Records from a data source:

+++

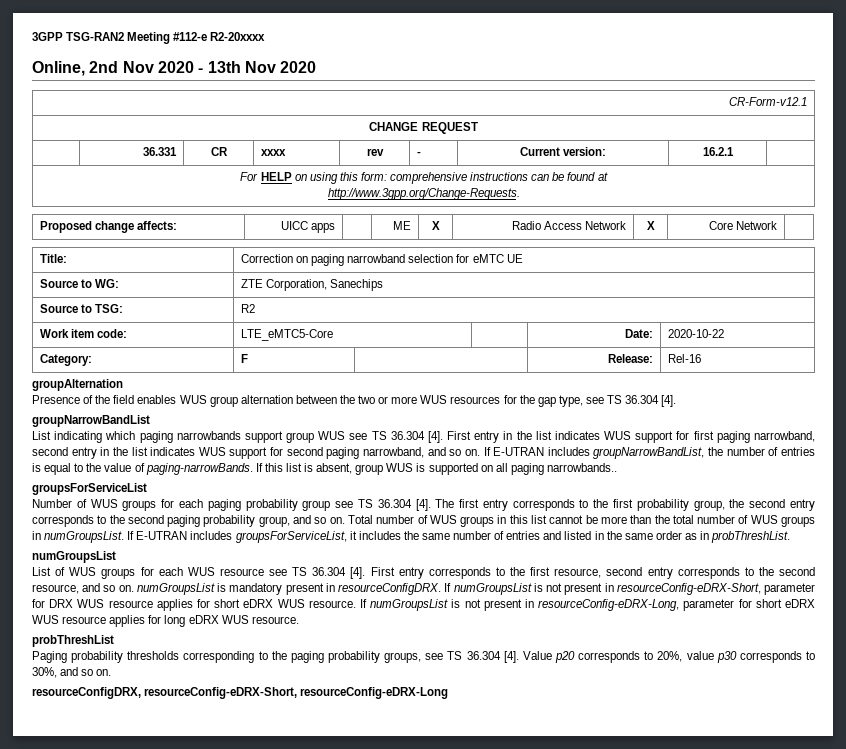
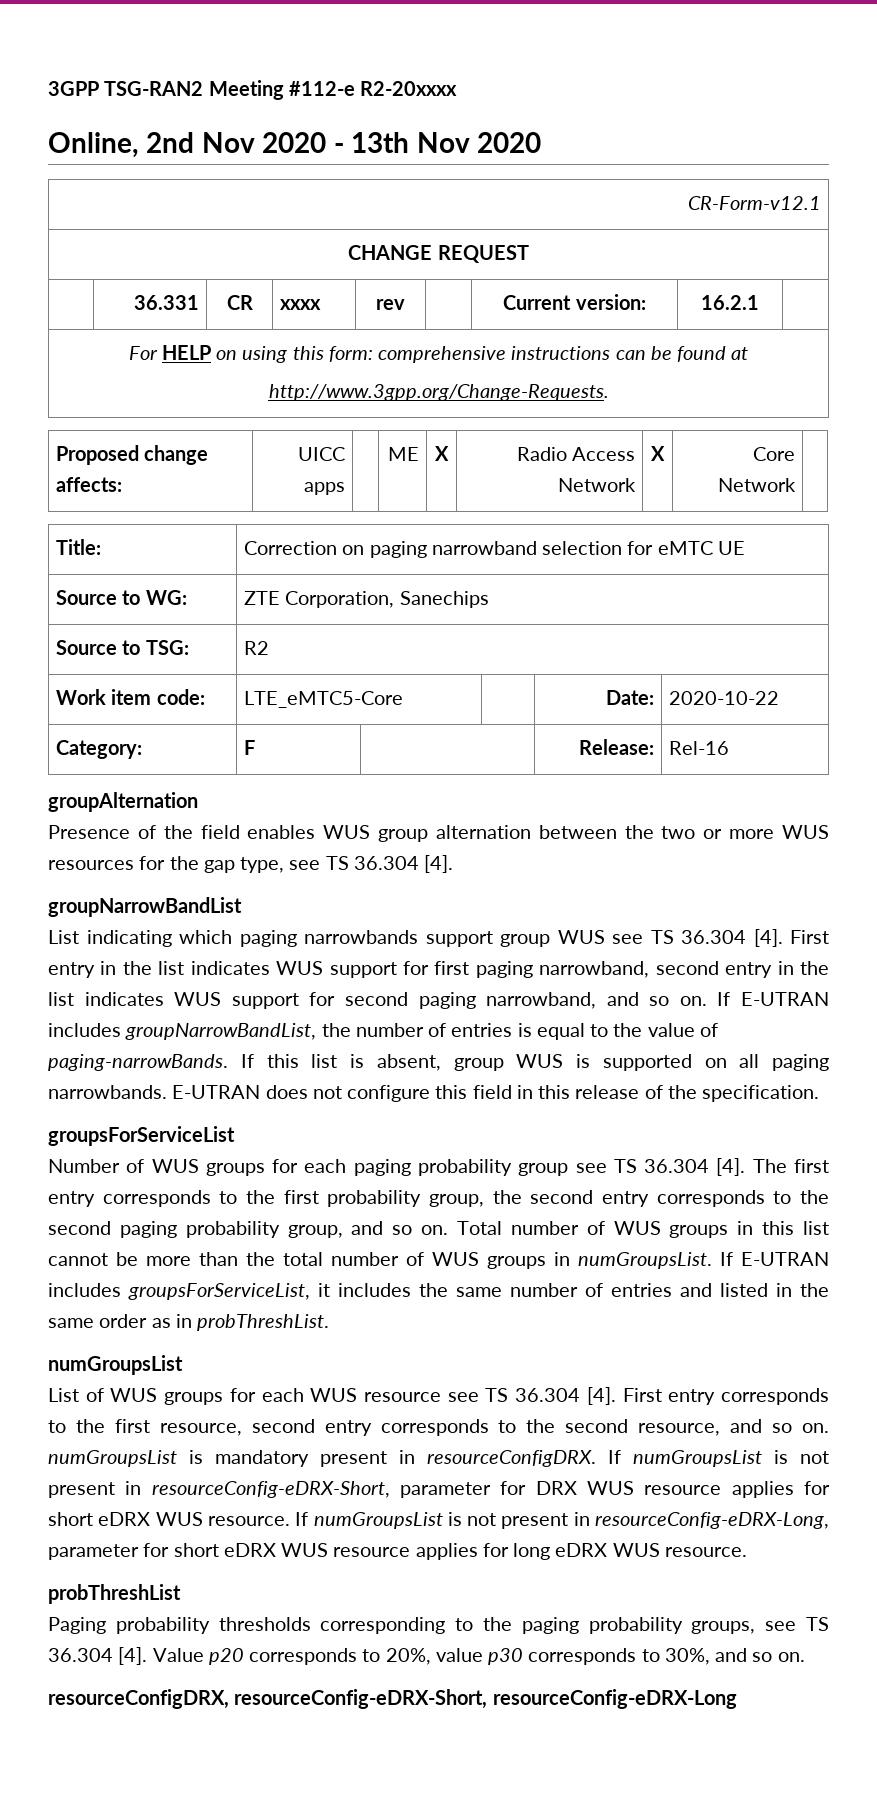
[416,151,421,156] - -> (405, 304) none
[546,463,617,472] narrowbands.. -> [48,1085,820,1102] narrowbands. E-UTRAN does not configure this field in this release of the specification.

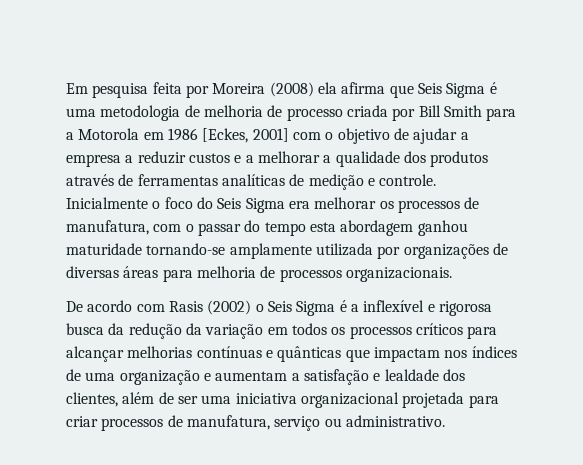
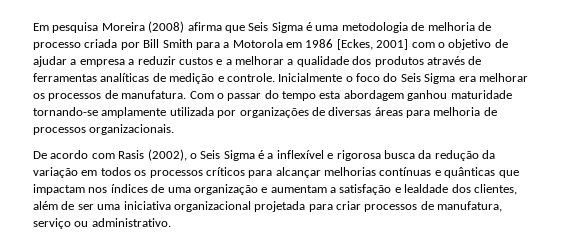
[152,82,209,98] feita por -> (99, 27) none
[317,82,337,94] ela -> (185, 27) none
[66,220,182,235] manufatura, com -> [121,90,214,99] manufatura. Com
[207,300,252,315] (2002) -> [147,149,187,161] (2002),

+++

◆ TASK BRIEF:
Please go line by line through the records above, copying each one that holds the string "none".

◆ ANSWER TO THE EXERCISE:
[416,151,421,156] - -> (405, 304) none
[152,82,209,98] feita por -> (99, 27) none
[317,82,337,94] ela -> (185, 27) none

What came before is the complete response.